Sherman Mussoff Mellinkoff (March 23, 1920 – July 17, 2016) was an American physician and gastroenterologist. He was the second dean of the School of Medicine at the University of California, Los Angeles, serving from 1962 to 1986.

==Early life and education==
Mellinkoff was born in McKeesport, Pennsylvania, the son of Albert and Helen Mellinkoff, who were Ashkenazi Jews of Russian-Polish descent. When he was a baby the family moved to Los Angeles, California, and Albert opened and operated a shoe store. Sherman attended Beverly Hills High School, where he was a top debater and was elected student body president. In his senior year he developed an interest in medicine and went to Stanford University as a pre-medical student. He graduated in 1941 and enrolled in the university's medical school. He served in the United States Army Medical Corps for two years becoming a captain. He then took an internal medicine residency at Johns Hopkins University and a gastroenterology fellowship at the University of Pennsylvania, returning to Hopkins as chief resident in 1951.

==Career==
He served on the Hopkins faculty until 1953 and was then hired as chief of the gastroenterology division at the 2-year-old UCLA School of Medicine. In 1962 he was appointed by UCLA Chancellor Franklin Murphy as the medical school's second dean. During his 24-year tenure - among the longest tenures of any medical school dean in the country - the school grew from 28 students to 650 and its faculty quadrupled. He led the school to early adoption of organ transplant surgery including renal, bone marrow, heart, and liver transplantation. UCLA was one of the first schools with a federally funded positron emission tomography (PET) research facility.
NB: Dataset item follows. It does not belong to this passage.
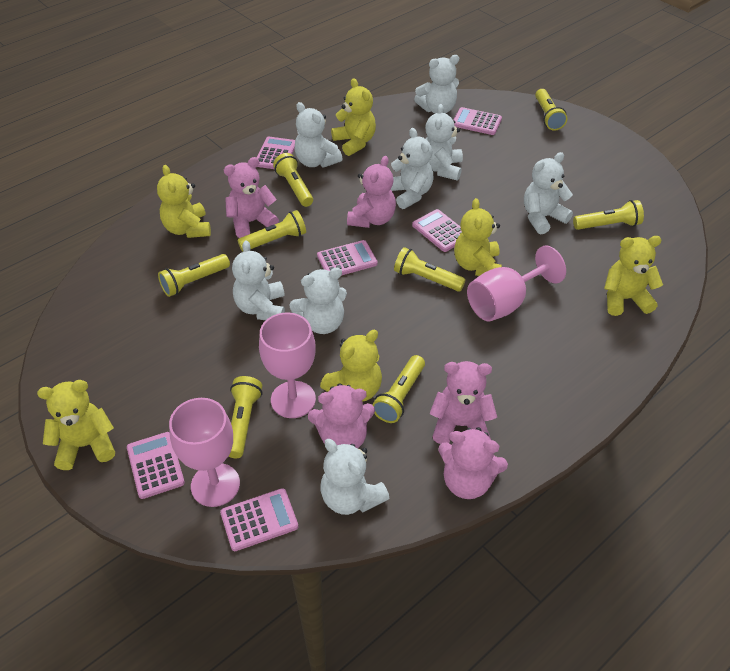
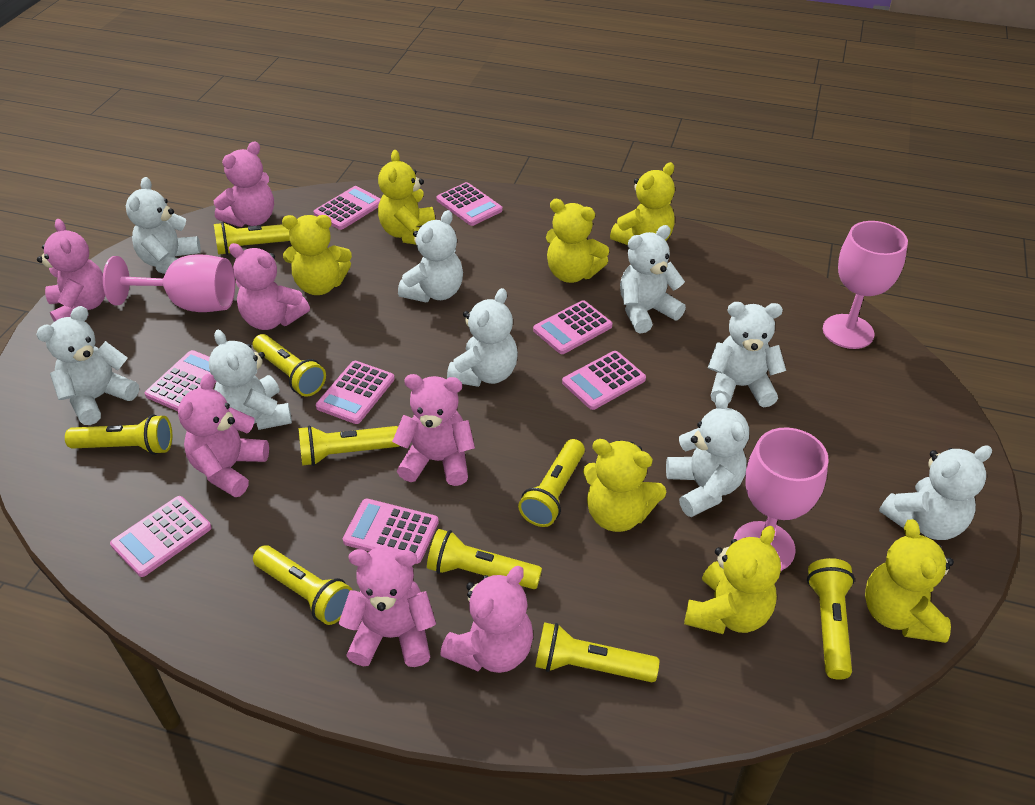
pink calculator: [127,432,185,499] [220,488,298,551] [256,137,295,169] [317,240,378,276] [412,209,462,252] [454,107,502,135] = 6 -> [110,496,212,577] [145,350,217,411] [313,186,381,230] [316,361,395,424] [343,499,439,564] [436,182,503,226] [533,300,613,354] [562,351,646,410] = 8
pink teddy bear: [224,157,279,238] [308,383,375,449] [347,156,396,228] [430,361,497,444] [438,427,508,499] = 5 -> [37,219,106,322] [178,374,269,497] [214,141,274,227] [229,243,310,330] [339,546,436,667] [392,374,475,486] [440,566,533,673] = 7
white teddy bear: [232,240,285,320] [289,268,347,334] [295,102,343,168] [320,439,389,515] [391,128,434,209] [414,55,459,114] [425,104,463,181] [524,152,573,234] = 8 -> [36,306,139,425] [126,177,201,274] [209,330,292,430] [398,210,463,302] [447,288,518,387] [620,225,686,334] [666,393,749,517] [708,302,786,407] [879,445,992,540] = 9
yellow flashlight: [158,254,230,297] [228,376,262,458] [238,210,306,252] [273,153,313,207] [372,355,425,423] [394,247,466,292] [535,89,567,131] [573,200,644,230] = 8 -> [65,415,172,455] [214,222,290,255] [253,334,326,397] [253,545,352,625] [298,426,399,466] [427,529,542,589] [518,439,585,527] [535,622,659,682] [807,558,855,680] = 9
yellow teddy bear: [37,380,115,470] [157,165,211,238] [320,330,382,402] [331,78,376,156] [454,198,502,276] [604,236,663,316] = 6 -> [282,215,352,295] [378,150,435,245] [546,199,609,283] [583,439,666,532] [610,162,675,245] [684,526,781,634] [865,519,954,643] = 7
He oversaw the development of multiple new facilities including a comprehensive cancer center, the UCLA Neuropsychiatric Institute, the Jules Stein Eye Institute, the Brain Research Institute, the Reed Neurological Research Center, the Marion Davies Children's Center, and the Doris and Louis Factor Health Sciences Building. The medical school expanded to include schools of dentistry, public health, and nursing. He partnered with multiple Los Angeles-area hospitals and clinics so that the medical students could do clinical rotations as part of their training. He retired as dean in 1986 and took a year off to travel, then returned to the university as an endowed professor of medicine.

==Recognition==
He was a member of the National Academy of Sciences and the American Academy of Arts and Sciences, as well as a Fellow of the Royal College of Physicians.

In 1979 the university established the Sherman Mellinkoff Faculty Award, considered to be the highest faculty honor at the school of medicine.

==Personal life==
In 1944 while in medical school, he married June O’Connell, a nurse; the couple had three children. He died at the age of 96 at his home near the UCLA campus. His lifelong special interests included classical literature, history, and baseball; friends noted that his conversation could include quotations from Ecclesiastes, James Thurber, Winston Churchill, and Nolan Ryan, sometimes in the same sentence.